**DESCRIPTION OF THE TASK**
When you find the word "none" in a line of the entries, please copy the whole line.

**RECORDS SUPPLIED**
_____
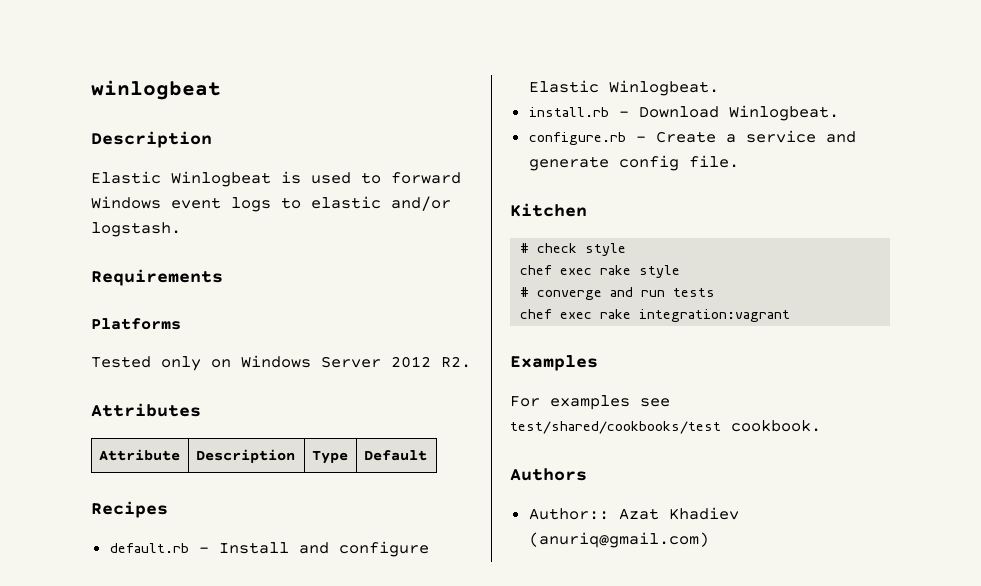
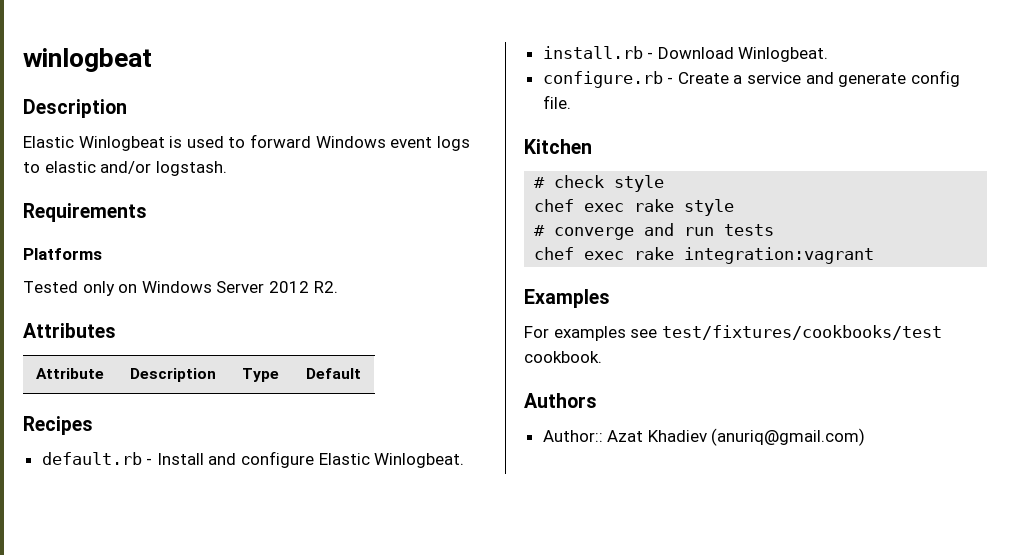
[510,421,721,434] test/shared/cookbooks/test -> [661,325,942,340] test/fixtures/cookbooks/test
_____
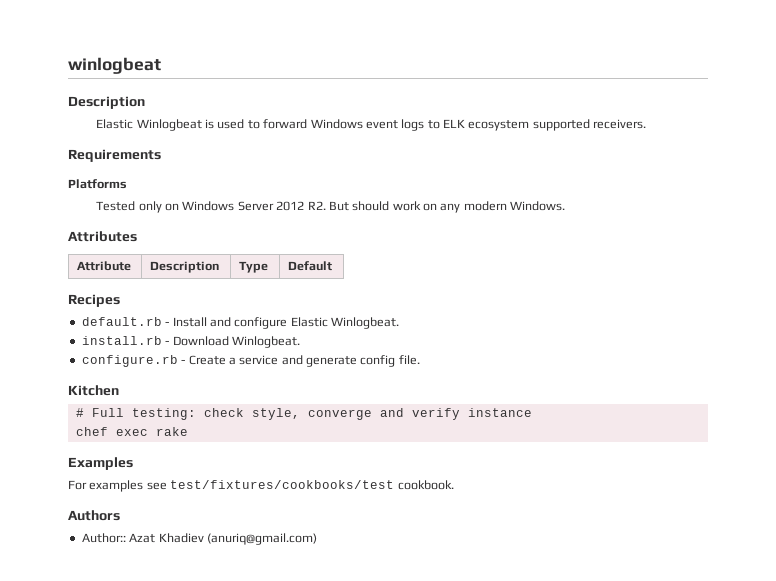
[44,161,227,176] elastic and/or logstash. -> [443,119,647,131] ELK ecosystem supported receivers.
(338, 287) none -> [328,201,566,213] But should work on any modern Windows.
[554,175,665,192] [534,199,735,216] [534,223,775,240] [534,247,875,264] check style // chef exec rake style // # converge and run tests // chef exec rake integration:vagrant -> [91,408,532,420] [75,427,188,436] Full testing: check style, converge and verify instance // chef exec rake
_____
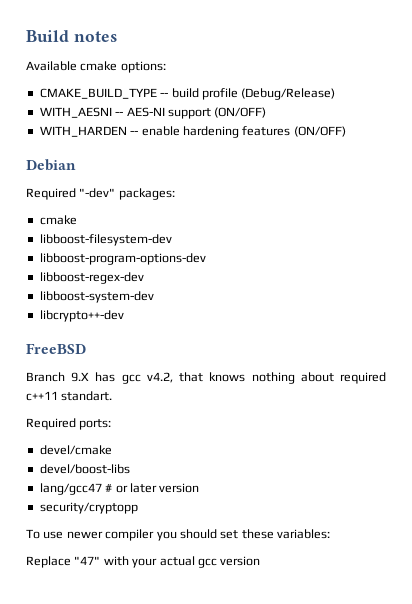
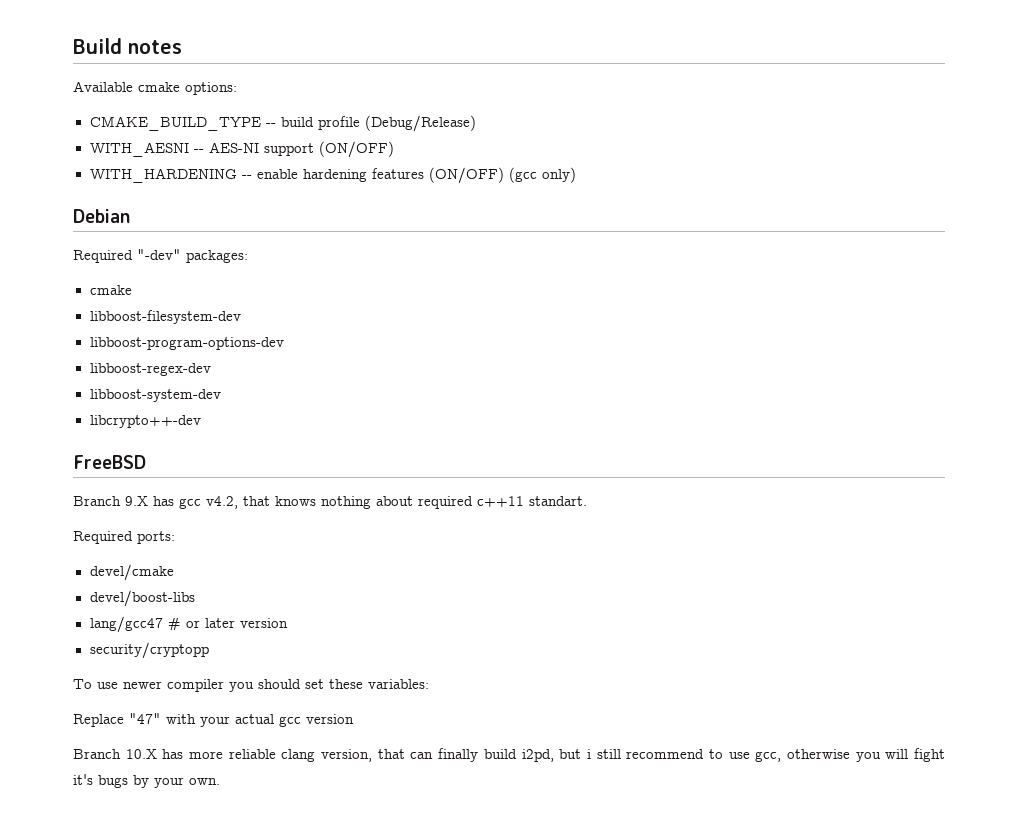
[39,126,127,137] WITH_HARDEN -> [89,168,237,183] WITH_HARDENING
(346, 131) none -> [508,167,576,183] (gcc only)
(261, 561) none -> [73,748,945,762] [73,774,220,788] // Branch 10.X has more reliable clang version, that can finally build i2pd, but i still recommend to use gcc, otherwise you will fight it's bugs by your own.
_____
**RESPONSE**
(338, 287) none -> [328,201,566,213] But should work on any modern Windows.
(346, 131) none -> [508,167,576,183] (gcc only)
(261, 561) none -> [73,748,945,762] [73,774,220,788] // Branch 10.X has more reliable clang version, that can finally build i2pd, but i still recommend to use gcc, otherwise you will fight it's bugs by your own.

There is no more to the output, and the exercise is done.